Personally, I do not believe that ideas come in the form of a bang or that they travel in continuous flocks. A one that does is actually heaven-sent and you are the luckiest bastard alive for that. Simply put, you have to toil for them to come and most of the time, that toiling effort really makes your piece of work worthy of praise and admiration even though it is probably not at all worthy of mention for the Pulitzer. After considering all accounts, I thought of the possible logical reasons to why this enigmatic urge surfaces itself as of right now and haunts me by what I take my creativity’s pleasure the most. Is it of a subconscious origin, which tries to inform me of something? If it is, then what is the message and what relevance does it have to me now?

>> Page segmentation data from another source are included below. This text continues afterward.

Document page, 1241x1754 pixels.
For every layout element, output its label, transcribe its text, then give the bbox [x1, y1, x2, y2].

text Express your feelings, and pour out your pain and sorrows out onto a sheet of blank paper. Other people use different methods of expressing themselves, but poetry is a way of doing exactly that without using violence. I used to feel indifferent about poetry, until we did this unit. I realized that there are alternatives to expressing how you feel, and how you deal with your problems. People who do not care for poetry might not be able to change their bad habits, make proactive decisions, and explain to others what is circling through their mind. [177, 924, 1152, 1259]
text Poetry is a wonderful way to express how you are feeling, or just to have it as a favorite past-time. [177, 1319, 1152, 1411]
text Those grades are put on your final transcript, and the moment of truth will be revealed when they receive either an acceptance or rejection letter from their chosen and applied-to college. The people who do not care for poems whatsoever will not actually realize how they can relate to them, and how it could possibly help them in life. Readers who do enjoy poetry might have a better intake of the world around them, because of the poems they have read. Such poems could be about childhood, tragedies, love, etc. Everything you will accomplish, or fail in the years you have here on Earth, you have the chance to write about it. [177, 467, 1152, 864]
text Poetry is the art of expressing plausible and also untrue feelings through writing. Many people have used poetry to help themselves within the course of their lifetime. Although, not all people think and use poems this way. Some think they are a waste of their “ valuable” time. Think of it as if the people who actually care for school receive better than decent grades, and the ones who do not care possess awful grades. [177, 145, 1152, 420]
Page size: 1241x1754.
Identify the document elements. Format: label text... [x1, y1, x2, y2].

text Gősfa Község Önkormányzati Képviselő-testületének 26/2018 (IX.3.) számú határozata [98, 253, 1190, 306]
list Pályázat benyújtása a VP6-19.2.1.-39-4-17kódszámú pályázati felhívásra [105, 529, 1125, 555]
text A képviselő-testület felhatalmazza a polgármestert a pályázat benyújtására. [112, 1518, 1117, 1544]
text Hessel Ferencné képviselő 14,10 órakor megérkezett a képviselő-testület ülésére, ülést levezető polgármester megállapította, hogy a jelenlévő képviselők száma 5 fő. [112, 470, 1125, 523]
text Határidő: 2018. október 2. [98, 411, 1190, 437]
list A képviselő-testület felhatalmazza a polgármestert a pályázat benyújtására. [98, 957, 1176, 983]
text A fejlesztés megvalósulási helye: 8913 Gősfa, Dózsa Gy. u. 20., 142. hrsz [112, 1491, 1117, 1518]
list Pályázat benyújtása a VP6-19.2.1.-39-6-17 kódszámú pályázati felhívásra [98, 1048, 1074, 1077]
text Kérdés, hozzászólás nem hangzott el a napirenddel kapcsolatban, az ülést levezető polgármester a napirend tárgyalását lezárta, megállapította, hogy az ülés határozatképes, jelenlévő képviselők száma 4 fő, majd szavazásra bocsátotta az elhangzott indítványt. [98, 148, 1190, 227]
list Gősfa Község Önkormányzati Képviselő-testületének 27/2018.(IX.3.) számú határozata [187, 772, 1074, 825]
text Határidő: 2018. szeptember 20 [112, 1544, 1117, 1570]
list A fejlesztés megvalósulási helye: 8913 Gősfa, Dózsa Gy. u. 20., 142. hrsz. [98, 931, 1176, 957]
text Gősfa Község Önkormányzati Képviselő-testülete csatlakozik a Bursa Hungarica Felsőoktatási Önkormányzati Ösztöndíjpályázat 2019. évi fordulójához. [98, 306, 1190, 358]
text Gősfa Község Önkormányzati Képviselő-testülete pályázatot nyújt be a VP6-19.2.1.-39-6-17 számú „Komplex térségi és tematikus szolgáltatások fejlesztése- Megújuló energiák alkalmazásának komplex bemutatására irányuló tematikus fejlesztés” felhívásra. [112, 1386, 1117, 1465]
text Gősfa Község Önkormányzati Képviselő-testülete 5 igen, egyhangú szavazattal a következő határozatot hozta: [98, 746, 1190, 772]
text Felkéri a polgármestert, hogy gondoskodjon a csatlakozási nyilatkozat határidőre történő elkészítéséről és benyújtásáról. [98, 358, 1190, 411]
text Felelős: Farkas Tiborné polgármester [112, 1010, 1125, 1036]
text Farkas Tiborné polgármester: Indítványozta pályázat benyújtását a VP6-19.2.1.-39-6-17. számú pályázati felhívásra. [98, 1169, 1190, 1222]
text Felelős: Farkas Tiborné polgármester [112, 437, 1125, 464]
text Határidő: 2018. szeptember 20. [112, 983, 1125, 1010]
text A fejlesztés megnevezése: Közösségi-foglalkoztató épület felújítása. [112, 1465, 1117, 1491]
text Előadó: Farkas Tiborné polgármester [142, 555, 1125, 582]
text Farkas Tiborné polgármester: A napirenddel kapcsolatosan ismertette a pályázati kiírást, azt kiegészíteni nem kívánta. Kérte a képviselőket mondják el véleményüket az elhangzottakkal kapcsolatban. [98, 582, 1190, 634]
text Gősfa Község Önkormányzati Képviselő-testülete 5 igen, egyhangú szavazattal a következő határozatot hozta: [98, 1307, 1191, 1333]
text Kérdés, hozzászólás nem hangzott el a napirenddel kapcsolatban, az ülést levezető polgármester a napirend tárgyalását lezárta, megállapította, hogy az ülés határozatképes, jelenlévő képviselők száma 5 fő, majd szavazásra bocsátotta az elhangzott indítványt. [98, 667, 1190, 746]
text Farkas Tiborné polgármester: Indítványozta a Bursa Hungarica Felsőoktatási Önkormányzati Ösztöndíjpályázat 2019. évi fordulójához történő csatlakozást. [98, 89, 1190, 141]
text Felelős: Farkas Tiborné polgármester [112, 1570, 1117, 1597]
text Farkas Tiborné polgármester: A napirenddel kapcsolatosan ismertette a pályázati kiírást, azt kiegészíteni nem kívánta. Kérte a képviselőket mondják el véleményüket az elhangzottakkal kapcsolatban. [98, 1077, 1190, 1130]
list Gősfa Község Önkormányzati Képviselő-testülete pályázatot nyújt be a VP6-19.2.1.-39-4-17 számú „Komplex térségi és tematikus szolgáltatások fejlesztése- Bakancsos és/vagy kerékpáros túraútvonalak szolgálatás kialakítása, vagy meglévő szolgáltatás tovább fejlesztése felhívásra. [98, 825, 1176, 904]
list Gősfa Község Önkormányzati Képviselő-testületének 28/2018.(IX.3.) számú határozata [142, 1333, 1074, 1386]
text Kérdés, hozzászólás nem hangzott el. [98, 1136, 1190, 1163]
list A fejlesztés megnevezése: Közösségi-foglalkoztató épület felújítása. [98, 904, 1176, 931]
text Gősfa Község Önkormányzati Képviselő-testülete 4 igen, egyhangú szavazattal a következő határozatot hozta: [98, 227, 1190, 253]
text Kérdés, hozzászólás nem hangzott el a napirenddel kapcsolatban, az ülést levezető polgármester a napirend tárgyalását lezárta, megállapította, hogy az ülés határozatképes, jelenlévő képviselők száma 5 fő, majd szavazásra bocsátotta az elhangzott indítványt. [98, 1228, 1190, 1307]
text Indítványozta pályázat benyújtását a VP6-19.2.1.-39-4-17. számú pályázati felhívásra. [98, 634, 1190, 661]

I do feel that whatever it is, it has done its job very well. This time around I may or may not be able to finish the things that I left behind. However, unlike the time constraint reason iterated before, I would say that no existing excuse could get me off the hook this time. It would be disgraceful to admit that a drought of ideas had had its draining claw on my skull or that I have lost my Midas touch that once had always mystified readers with its magic of riveting words and swiftness of rhetorical fluency. Blatantly and bold, I pompously pronounce deliberate procrastination as to why I abandon (again) the work on my essays, in the hopes that the bright sunny sky would invigorate me with motivation and the warm summer breeze would bring me those damned flocks of ideas.